• [Source data]:
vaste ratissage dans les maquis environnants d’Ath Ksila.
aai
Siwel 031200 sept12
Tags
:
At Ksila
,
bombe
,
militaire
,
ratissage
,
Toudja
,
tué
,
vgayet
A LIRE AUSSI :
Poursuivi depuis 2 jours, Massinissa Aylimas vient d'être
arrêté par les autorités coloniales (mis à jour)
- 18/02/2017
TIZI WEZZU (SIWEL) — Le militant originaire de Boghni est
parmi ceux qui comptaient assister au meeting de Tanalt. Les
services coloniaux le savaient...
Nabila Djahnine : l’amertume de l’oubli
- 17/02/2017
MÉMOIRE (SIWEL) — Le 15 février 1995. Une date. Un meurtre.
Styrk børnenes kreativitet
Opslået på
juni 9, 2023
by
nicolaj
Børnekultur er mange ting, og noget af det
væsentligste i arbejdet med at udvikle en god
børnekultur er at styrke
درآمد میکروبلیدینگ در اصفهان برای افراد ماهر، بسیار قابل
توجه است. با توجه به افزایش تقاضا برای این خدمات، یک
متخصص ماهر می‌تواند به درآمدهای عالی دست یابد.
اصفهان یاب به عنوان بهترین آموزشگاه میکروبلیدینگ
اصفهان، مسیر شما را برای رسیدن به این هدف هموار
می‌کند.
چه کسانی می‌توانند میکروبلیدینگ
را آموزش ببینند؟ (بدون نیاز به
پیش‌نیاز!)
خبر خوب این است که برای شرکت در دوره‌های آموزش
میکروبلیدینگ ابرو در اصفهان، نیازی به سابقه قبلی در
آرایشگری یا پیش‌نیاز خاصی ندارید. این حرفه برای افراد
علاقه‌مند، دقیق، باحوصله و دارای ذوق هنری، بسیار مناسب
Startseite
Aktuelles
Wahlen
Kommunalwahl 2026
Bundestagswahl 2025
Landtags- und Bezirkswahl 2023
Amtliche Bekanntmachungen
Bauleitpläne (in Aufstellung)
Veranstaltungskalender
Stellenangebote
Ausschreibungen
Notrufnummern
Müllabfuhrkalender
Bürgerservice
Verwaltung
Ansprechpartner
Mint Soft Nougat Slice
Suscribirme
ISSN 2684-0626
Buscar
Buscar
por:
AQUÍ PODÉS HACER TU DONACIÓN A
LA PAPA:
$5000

• [Task to carry out]:
From the material above, copy each line that includes the word "Ksila".

• [Response box]:
vaste ratissage dans les maquis environnants d’Ath Ksila.
At Ksila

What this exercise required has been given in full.